■ **EXERCISE**: Word for word, please restate each record and pass over the pictures.

Saved data entries:
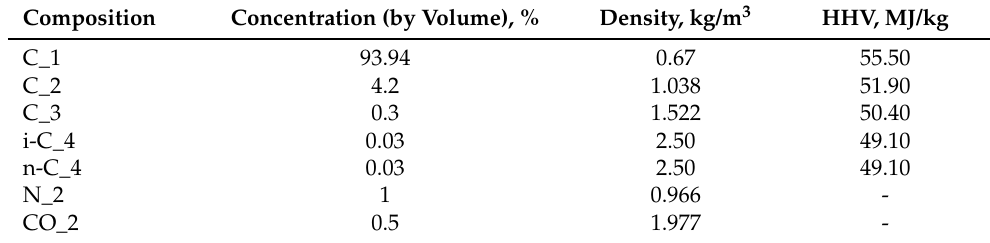
Table 1. Composition properties of natural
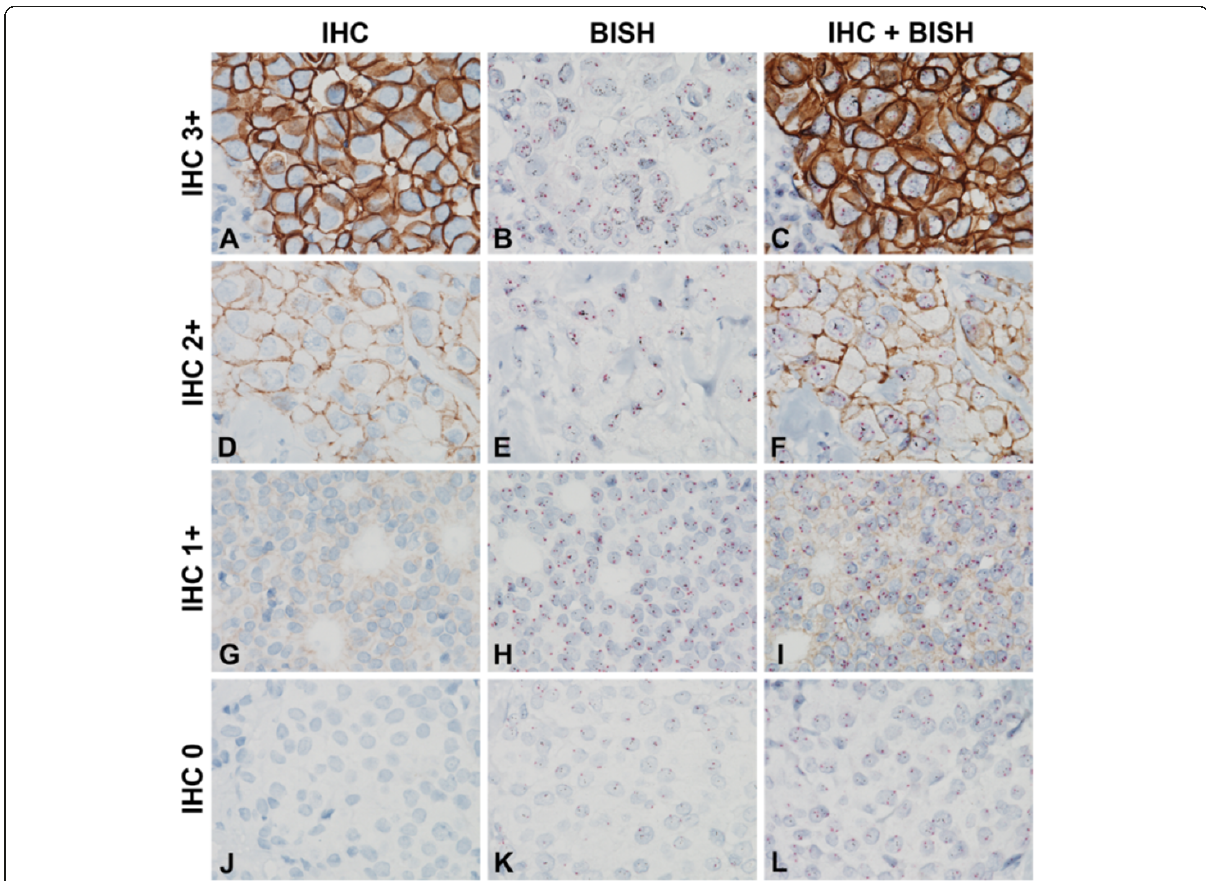
Figure 3 The HER2 gene-protein assay yields appropriate staining of HER2 protein, the HER2 gene, and CEN17 in FFPE clinical breast cancer tissues. Tissues with HER2 IHC scores of 3+ ( A – C ), 2+ ( D – F ), 1+ ( G – I ), and 0 ( J – L ) were subjected to HER2 IHC assay ( A , D , G , J ), HER2 & CEN17 BISH assay ( B , E , H , K ), or the HER2 gene-protein assay ( C , F , I , L ) using tissue microarray slides. HER2 IHC assay yielded the expected HER2 protein staining ( A , D , G , J ) and the separate HER2 & CEN17 BISH assay yielded the expected staining of the HER2 gene (black dots) and CEN17 (red dots) ( B , E , H , K ). The combined assay yielded both the appropriate HER2 protein staining and the appropriate HER2 gene and CEN17 staining ( C , F , I , L ). [All images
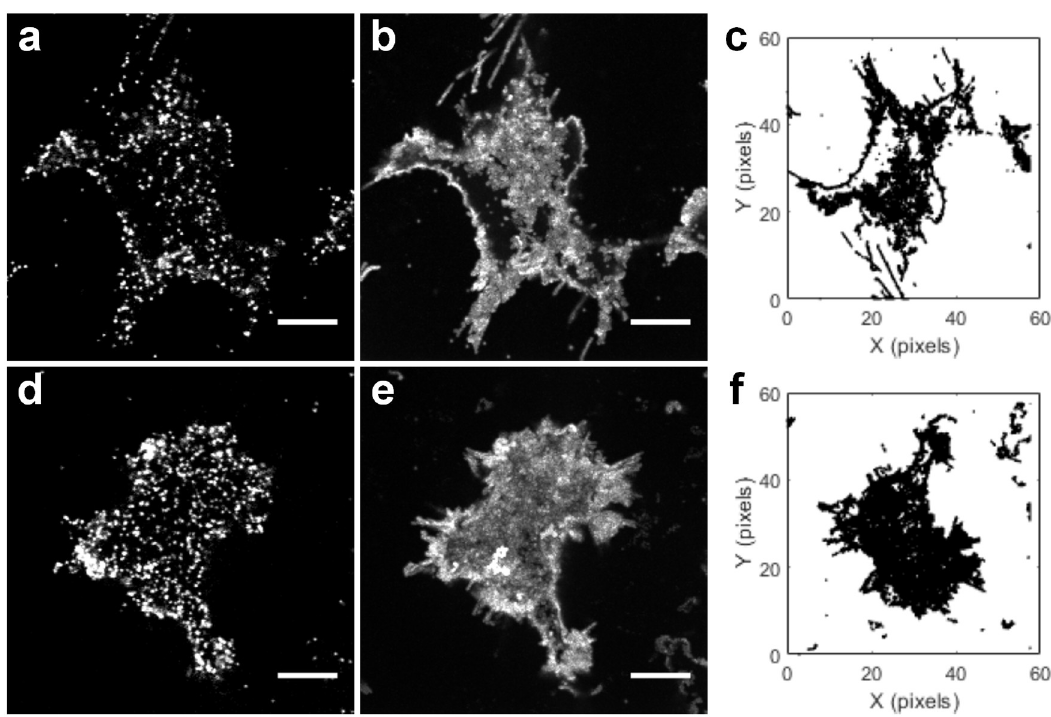
Fig 4. Uniformity of D2DR-Qdot lateral diffusion at the cell-coverslip interface independently of the labeling approach. (a) A single frame showing HA-tagged D2DR labeled with anti-HA-biotin and Qdot605Sav. Scale bar: 10 μ m. (b) A maximum intensity projection showing D2DR-Qdot motion over 60 s acquired at 10 Hz. Scale bar: 10 μ m. (c) Reconstructed trajectories depicting D2DR-Qdot motion in b. Scale: 1 pixel = 0.22 μ m. (d-f) D2DR-HA labeling and tracking with biotinylated IDT772 and Qdot605Sav in HEK-293T cells. Images are representative of three independent experiments. Two MatTek dishes plated per passage with two to three 512x512 fields of view acquired per MatTek dish constituted an independent experiment.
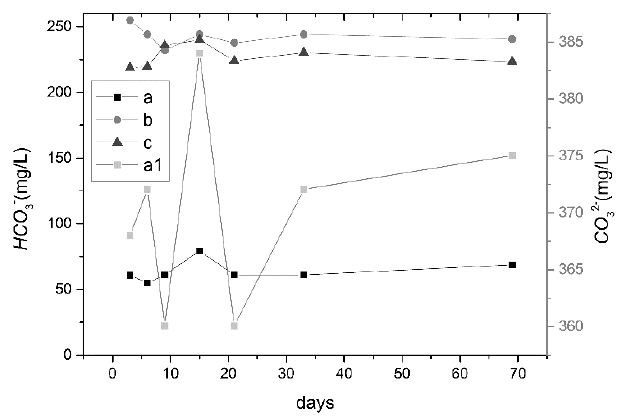
Figure 4. Concentration curves of CO 32 − and HCO 3 − contents in sample liquids (a, b, and c, respectively, represent HCO 3 − content of liquids with oil shale heated to 300 °C, oil shale heated to 500 °C, and unheated oil shale; a1 represents the CO 32 − content of liquids with oil shale heated to 300 °C).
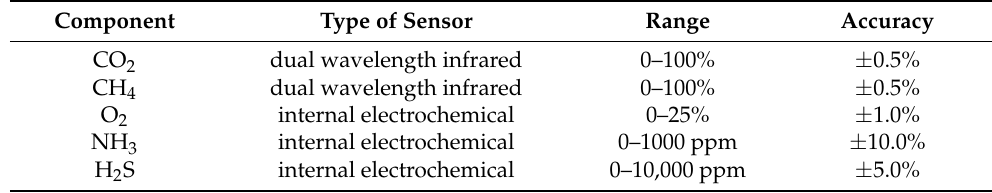
Table 3. Technical specification of the BIOGAS 5000 gas analyzer.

■ **REPLY**:
Table 1. Composition properties of natural
Figure 3 The HER2 gene-protein assay yields appropriate staining of HER2 protein, the HER2 gene, and CEN17 in FFPE clinical breast cancer tissues. Tissues with HER2 IHC scores of 3+ ( A – C ), 2+ ( D – F ), 1+ ( G – I ), and 0 ( J – L ) were subjected to HER2 IHC assay ( A , D , G , J ), HER2 & CEN17 BISH assay ( B , E , H , K ), or the HER2 gene-protein assay ( C , F , I , L ) using tissue microarray slides. HER2 IHC assay yielded the expected HER2 protein staining ( A , D , G , J ) and the separate HER2 & CEN17 BISH assay yielded the expected staining of the HER2 gene (black dots) and CEN17 (red dots) ( B , E , H , K ). The combined assay yielded both the appropriate HER2 protein staining and the appropriate HER2 gene and CEN17 staining ( C , F , I , L ). [All images
Fig 4. Uniformity of D2DR-Qdot lateral diffusion at the cell-coverslip interface independently of the labeling approach. (a) A single frame showing HA-tagged D2DR labeled with anti-HA-biotin and Qdot605Sav. Scale bar: 10 μ m. (b) A maximum intensity projection showing D2DR-Qdot motion over 60 s acquired at 10 Hz. Scale bar: 10 μ m. (c) Reconstructed trajectories depicting D2DR-Qdot motion in b. Scale: 1 pixel = 0.22 μ m. (d-f) D2DR-HA labeling and tracking with biotinylated IDT772 and Qdot605Sav in HEK-293T cells. Images are representative of three independent experiments. Two MatTek dishes plated per passage with two to three 512x512 fields of view acquired per MatTek dish constituted an independent experiment.
Figure 4. Concentration curves of CO 32 − and HCO 3 − contents in sample liquids (a, b, and c, respectively, represent HCO 3 − content of liquids with oil shale heated to 300 °C, oil shale heated to 500 °C, and unheated oil shale; a1 represents the CO 32 − content of liquids with oil shale heated to 300 °C).
Table 3. Technical specification of the BIOGAS 5000 gas analyzer.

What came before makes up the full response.